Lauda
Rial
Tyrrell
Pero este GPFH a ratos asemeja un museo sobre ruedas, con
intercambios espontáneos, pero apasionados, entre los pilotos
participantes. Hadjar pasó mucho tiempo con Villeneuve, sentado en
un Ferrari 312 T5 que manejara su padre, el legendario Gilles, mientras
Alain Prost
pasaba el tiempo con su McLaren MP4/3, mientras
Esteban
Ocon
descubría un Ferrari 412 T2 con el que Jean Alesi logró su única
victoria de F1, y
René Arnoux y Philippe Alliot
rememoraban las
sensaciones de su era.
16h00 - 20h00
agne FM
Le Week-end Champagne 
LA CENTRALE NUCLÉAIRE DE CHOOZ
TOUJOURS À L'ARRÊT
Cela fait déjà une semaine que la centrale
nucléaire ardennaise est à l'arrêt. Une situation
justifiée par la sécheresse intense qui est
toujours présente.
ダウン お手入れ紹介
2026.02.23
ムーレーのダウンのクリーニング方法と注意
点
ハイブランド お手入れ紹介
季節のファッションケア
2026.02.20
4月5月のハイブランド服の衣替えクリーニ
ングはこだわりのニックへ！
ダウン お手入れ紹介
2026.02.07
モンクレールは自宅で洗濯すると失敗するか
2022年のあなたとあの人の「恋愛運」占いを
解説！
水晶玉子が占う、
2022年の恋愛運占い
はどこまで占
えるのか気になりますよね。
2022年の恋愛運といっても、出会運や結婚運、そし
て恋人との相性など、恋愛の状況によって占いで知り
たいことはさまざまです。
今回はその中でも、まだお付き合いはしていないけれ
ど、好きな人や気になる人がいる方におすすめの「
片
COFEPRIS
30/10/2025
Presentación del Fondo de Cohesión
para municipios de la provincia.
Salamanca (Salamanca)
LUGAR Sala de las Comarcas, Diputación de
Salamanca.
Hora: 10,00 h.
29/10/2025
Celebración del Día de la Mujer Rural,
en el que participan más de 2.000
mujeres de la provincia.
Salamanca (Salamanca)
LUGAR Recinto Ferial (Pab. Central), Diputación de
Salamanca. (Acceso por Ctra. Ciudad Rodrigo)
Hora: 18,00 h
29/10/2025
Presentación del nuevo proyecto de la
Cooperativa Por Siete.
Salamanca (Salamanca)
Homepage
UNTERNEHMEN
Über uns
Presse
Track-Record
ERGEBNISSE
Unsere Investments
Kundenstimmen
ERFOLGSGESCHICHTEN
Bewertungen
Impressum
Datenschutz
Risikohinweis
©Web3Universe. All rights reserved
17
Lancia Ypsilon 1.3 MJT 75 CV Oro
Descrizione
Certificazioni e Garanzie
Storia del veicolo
====================
#### Aim of the exercise
Having looked over the entries above, reproduce all of them exactly.

#### Written response
Lauda
Rial
Tyrrell
Pero este GPFH a ratos asemeja un museo sobre ruedas, con
intercambios espontáneos, pero apasionados, entre los pilotos
participantes. Hadjar pasó mucho tiempo con Villeneuve, sentado en
un Ferrari 312 T5 que manejara su padre, el legendario Gilles, mientras
Alain Prost
pasaba el tiempo con su McLaren MP4/3, mientras
Esteban
Ocon
descubría un Ferrari 412 T2 con el que Jean Alesi logró su única
victoria de F1, y
René Arnoux y Philippe Alliot
rememoraban las
sensaciones de su era.
16h00 - 20h00
agne FM
Le Week-end Champagne 
LA CENTRALE NUCLÉAIRE DE CHOOZ
TOUJOURS À L'ARRÊT
Cela fait déjà une semaine que la centrale
nucléaire ardennaise est à l'arrêt. Une situation
justifiée par la sécheresse intense qui est
toujours présente.
ダウン お手入れ紹介
2026.02.23
ムーレーのダウンのクリーニング方法と注意
点
ハイブランド お手入れ紹介
季節のファッションケア
2026.02.20
4月5月のハイブランド服の衣替えクリーニ
ングはこだわりのニックへ！
ダウン お手入れ紹介
2026.02.07
モンクレールは自宅で洗濯すると失敗するか
2022年のあなたとあの人の「恋愛運」占いを
解説！
水晶玉子が占う、
2022年の恋愛運占い
はどこまで占
えるのか気になりますよね。
2022年の恋愛運といっても、出会運や結婚運、そし
て恋人との相性など、恋愛の状況によって占いで知り
たいことはさまざまです。
今回はその中でも、まだお付き合いはしていないけれ
ど、好きな人や気になる人がいる方におすすめの「
片
COFEPRIS
30/10/2025
Presentación del Fondo de Cohesión
para municipios de la provincia.
Salamanca (Salamanca)
LUGAR Sala de las Comarcas, Diputación de
Salamanca.
Hora: 10,00 h.
29/10/2025
Celebración del Día de la Mujer Rural,
en el que participan más de 2.000
mujeres de la provincia.
Salamanca (Salamanca)
LUGAR Recinto Ferial (Pab. Central), Diputación de
Salamanca. (Acceso por Ctra. Ciudad Rodrigo)
Hora: 18,00 h
29/10/2025
Presentación del nuevo proyecto de la
Cooperativa Por Siete.
Salamanca (Salamanca)
Homepage
UNTERNEHMEN
Über uns
Presse
Track-Record
ERGEBNISSE
Unsere Investments
Kundenstimmen
ERFOLGSGESCHICHTEN
Bewertungen
Impressum
Datenschutz
Risikohinweis
©Web3Universe. All rights reserved
17
Lancia Ypsilon 1.3 MJT 75 CV Oro
Descrizione
Certificazioni e Garanzie
Storia del veicolo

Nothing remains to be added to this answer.